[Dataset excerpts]
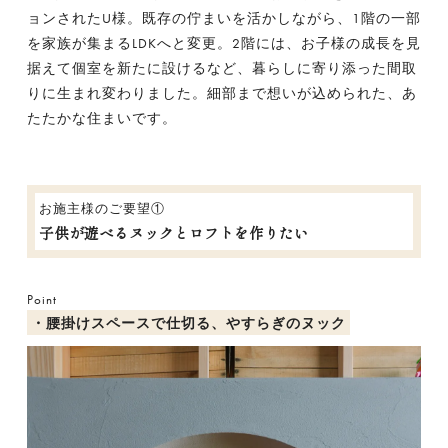
ョンされたU様。既存の佇まいを活かしながら、1階の一部
を家族が集まるLDKへと変更。2階には、お子様の成長を見
据えて個室を新たに設けるなど、暮らしに寄り添った間取
りに生まれ変わりました。細部まで想いが込められた、あ
たたかな住まいです。
お施主様のご要望①
子供が遊べるヌックとロフトを作りたい
Point
・腰掛けスペースで仕切る、やすらぎのヌック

**Task prompt**. Output every entry above exactly, minus the pictures.

**Answer to the problem**.
ョンされたU様。既存の佇まいを活かしながら、1階の一部
を家族が集まるLDKへと変更。2階には、お子様の成長を見
据えて個室を新たに設けるなど、暮らしに寄り添った間取
りに生まれ変わりました。細部まで想いが込められた、あ
たたかな住まいです。
お施主様のご要望①
子供が遊べるヌックとロフトを作りたい
Point
・腰掛けスペースで仕切る、やすらぎのヌック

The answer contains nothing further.